====== Data for review
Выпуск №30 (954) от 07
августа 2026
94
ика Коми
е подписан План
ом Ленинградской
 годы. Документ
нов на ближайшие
============
====== Data for review
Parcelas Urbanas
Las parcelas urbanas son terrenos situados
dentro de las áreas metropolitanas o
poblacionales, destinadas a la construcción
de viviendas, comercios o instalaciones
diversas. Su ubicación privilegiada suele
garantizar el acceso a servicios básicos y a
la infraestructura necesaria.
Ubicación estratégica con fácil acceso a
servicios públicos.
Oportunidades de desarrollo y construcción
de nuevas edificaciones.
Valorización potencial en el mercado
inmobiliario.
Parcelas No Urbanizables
============
====== Data for review
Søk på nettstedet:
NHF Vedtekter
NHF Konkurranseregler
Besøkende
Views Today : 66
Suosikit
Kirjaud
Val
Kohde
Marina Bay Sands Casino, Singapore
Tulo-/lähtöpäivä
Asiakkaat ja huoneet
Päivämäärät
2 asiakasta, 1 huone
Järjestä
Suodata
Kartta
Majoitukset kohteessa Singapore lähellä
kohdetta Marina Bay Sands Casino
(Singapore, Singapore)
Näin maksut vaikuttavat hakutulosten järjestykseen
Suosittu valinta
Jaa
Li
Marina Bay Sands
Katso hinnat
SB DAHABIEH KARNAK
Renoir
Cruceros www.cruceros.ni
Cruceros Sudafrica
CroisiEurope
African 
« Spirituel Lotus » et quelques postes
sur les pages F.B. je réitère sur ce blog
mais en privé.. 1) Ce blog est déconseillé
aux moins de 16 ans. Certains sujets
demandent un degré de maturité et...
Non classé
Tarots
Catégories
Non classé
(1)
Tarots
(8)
============
* [Work task]
Update the lines from the one containing "Выпуск №30 (954) от 07" down to the one containing "нов на ближайшие" by putting "Проект" in place of "План", and give only those lines, with everything else unchanged.

* [Written answer]
Выпуск №30 (954) от 07
августа 2026
94
ика Коми
е подписан Проект
ом Ленинградской
 годы. Документ
нов на ближайшие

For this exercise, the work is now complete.